YOUR TASK: Could you return every line of the records below that contains the word "равни"?

EXERCISE MATERIALS:
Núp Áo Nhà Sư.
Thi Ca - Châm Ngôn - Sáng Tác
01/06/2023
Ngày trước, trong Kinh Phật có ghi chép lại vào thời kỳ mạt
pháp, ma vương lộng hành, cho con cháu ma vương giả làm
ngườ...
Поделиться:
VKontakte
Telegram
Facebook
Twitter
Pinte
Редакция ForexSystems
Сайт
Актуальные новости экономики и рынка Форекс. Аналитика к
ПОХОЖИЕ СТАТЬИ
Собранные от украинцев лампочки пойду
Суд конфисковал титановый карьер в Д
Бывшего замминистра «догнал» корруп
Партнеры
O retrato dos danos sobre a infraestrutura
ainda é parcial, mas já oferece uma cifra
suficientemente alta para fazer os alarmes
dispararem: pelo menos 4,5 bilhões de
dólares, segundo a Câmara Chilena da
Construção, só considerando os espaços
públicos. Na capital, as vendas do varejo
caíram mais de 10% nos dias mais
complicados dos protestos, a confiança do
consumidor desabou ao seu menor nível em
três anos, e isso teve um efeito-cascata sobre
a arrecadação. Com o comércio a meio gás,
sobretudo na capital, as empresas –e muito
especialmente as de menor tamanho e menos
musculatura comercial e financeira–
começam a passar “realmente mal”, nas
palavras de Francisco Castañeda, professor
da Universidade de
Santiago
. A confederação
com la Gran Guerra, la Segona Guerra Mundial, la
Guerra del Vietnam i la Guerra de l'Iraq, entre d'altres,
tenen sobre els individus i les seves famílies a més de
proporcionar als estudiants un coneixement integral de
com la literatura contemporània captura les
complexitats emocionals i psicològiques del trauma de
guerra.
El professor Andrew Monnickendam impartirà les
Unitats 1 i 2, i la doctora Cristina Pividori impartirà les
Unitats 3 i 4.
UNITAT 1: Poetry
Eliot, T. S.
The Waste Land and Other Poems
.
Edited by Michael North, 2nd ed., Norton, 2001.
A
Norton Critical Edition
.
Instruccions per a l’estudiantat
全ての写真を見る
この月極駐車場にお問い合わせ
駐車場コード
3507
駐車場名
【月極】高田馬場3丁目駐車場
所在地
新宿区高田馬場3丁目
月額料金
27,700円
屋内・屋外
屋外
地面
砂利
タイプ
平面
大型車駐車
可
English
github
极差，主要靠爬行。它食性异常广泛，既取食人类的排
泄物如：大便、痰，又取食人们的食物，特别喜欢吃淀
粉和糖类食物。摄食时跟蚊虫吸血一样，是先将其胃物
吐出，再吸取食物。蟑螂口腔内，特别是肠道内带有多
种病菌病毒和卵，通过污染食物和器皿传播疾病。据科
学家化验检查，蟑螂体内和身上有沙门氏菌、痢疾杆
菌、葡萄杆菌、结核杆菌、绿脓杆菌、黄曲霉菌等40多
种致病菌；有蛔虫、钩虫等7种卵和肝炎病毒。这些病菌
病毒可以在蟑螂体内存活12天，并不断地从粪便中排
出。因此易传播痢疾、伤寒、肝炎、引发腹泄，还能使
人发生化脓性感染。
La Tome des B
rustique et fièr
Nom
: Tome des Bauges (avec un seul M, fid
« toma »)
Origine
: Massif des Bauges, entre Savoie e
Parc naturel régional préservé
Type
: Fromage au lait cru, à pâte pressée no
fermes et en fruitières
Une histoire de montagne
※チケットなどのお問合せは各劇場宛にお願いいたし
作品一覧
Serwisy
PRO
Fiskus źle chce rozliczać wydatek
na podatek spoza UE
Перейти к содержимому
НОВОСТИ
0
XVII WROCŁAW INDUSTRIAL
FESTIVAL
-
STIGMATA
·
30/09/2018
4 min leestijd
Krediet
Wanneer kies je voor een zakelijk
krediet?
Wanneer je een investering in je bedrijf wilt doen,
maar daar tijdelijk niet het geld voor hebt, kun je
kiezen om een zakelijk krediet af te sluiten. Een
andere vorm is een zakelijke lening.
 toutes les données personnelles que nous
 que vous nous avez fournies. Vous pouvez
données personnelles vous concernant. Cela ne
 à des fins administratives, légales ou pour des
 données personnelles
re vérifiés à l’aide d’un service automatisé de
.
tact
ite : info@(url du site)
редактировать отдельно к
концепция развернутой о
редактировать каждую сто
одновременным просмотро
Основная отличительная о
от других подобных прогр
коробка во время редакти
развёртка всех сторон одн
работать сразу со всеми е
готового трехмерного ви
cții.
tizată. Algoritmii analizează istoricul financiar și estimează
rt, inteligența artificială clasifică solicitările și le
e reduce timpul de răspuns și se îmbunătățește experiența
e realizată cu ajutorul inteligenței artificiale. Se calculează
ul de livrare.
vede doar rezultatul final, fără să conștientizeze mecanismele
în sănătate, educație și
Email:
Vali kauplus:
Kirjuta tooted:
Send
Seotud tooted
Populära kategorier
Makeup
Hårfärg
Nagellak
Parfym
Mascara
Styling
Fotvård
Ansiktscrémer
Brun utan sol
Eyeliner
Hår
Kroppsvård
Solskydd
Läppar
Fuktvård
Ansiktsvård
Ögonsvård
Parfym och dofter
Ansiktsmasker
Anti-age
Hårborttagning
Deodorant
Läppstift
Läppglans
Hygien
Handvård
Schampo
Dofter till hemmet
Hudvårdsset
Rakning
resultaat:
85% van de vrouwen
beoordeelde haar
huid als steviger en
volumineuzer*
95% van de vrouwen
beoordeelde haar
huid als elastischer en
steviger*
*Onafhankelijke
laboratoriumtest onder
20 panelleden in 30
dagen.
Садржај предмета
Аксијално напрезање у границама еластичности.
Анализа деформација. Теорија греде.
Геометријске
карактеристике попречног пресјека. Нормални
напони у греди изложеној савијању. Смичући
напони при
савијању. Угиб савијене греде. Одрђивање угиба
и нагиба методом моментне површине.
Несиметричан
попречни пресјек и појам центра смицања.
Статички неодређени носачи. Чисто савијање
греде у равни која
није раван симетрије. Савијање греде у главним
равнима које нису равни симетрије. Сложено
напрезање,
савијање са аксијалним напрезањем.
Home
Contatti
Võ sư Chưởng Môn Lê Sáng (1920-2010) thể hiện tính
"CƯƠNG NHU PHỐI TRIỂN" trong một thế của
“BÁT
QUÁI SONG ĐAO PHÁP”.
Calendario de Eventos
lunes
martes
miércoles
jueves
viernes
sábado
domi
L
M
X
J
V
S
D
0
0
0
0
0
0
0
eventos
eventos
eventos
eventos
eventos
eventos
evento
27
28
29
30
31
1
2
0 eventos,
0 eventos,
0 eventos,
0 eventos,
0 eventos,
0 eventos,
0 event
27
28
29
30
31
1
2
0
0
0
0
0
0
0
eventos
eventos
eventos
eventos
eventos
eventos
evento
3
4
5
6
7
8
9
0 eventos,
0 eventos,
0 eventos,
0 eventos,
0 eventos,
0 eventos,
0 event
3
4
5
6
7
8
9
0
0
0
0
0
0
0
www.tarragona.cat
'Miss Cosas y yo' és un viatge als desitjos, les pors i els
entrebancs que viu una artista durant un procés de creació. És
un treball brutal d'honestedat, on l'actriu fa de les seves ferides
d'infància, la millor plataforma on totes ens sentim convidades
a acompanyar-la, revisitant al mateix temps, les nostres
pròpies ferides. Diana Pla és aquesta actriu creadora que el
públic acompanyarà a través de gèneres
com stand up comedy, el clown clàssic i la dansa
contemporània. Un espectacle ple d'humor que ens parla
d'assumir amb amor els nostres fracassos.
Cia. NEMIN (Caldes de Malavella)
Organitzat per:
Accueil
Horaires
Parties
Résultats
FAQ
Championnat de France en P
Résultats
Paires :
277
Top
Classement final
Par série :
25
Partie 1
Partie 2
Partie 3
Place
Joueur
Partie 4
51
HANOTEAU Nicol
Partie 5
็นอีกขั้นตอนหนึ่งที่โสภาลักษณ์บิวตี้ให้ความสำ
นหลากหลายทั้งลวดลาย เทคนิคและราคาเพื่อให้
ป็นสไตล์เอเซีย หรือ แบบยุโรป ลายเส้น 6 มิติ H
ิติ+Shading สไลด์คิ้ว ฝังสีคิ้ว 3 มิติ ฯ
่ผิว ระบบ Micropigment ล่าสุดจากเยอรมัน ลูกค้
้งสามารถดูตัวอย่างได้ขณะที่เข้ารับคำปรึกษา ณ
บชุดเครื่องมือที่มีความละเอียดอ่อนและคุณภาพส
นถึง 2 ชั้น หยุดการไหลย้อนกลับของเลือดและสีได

RESPONSE AREA:
греде у равни која
равнима које нису равни симетрије. Сложено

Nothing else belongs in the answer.